My sincerest thank you for sharing your family’s story with us. Your book is a wonderful tribute to your late son, David. By having the courage to share this story, you ensure that the dialogue around mental illness will continue, which ultimately will lead to greater understanding and compassion. After reading through your blog, I purchased David’s Story trying to find some solace. Less than five months ago, my 24-year-old brother, Ben, died by suicide. Although he was never officially diagnosed, there were many similarities between Ben and David. I shared the book with my family with the hope that they too would find some solace. It has helped us all with the healing process and has made us feel a little less alone on this journey. Thank you again for your courage. You are a remarkable and strong woman.” My deepest gratitude, Holly Neiweem (http://bennyfund.org)

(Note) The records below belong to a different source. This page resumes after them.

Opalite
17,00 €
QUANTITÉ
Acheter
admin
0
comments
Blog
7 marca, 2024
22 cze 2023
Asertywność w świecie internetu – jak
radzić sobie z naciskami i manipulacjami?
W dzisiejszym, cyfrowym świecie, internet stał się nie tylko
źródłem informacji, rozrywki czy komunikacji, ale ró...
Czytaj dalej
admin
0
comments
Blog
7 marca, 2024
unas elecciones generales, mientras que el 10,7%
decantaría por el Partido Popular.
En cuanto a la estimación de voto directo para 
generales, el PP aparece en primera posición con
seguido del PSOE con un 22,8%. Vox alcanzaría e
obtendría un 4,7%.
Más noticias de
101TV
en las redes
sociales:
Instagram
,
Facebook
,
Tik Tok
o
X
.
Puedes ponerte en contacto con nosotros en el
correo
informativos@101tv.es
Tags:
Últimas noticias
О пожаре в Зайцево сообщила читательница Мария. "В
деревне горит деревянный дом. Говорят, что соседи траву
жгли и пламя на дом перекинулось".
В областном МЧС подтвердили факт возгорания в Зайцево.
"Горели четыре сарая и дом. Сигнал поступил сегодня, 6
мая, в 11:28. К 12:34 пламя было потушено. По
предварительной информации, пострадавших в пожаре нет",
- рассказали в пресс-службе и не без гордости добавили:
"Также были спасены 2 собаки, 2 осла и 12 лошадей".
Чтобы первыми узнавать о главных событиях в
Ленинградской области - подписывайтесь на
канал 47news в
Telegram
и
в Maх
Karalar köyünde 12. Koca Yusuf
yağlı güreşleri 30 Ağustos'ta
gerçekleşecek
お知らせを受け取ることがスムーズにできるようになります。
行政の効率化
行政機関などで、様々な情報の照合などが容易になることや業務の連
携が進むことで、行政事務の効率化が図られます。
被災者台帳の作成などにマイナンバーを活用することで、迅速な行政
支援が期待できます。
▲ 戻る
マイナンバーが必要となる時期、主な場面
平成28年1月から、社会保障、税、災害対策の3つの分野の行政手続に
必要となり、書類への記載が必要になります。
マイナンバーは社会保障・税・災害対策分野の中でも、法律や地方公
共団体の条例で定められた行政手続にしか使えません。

“Sadowsky has written a wrenching memoir of her son’s mental illness, which was eventually diagnosed as paranoid schizophrenia. The book is not as dark as I expected; there are many moments of joy and humor and family togetherness. But Sadowsky’s fear and worry for her son come through, as well as at times fear of him, what he might do in the grip of a delusion. I appreciate her honesty and openness. Through all the fear and anger and frustration, what is most apparent is the love, not just for this difficult and damaged boy, but between all members of the family.”

“I didn’t know what to say or do — How many of us have been caught up in a guilt-ridden conscience battle when considering contacting people whom we know are dealing with specific problems. Somehow it is easy when there is a physical situation that can be referred to in terms that we all know and understand. BUT it is the OTHER situations that cause us the most difficult of decision making. But beyond the decision there is the feeling of “not knowing what to say or do.” Many life situations have rituals that give us security to deal with a specific event – religious traditions are most helpful and are guidelines as to what is expected and we can lean on these rules to guide and give confidence as to what is to be done. But then there are the matters as “mental health” that is not so clear-cut or so obvious and do not have the ground rules to follow. We are lost, we feel guilty that we do not know what should be said or even if something should be done.  That is why “David’s Story” is going to be a bible to many who have watched from the sidelines not knowing if they should or how to get involved. So many social taboos are associated with mental illness that no guidelines are there or modes of behavior or social etiquettes to deal with these situations. There are many such cases where society has not given us the tools to cope, not only as the actual participants directly affected but also those of us who are on the periphery and who would want to help but are at a loss as to what is expected or what will not be offensive.  At last an open book, a true exposure by those most affected, is going to offer key codes of reaction that will be treasured guides to those many, many people who just were at a loss as to what they could do.
Jill Sadowsky not only has opened her heart and soul to relate such painful aspects of her life but she has opened the world of mental health to the better understanding by all of us, giving us vital information that can guide so many, to be able to reach to those in need of support – hopefully we shall know what is needed.  From a friend who was lost – I thank her for her courage to help us know better what to do whenever it is necessary.”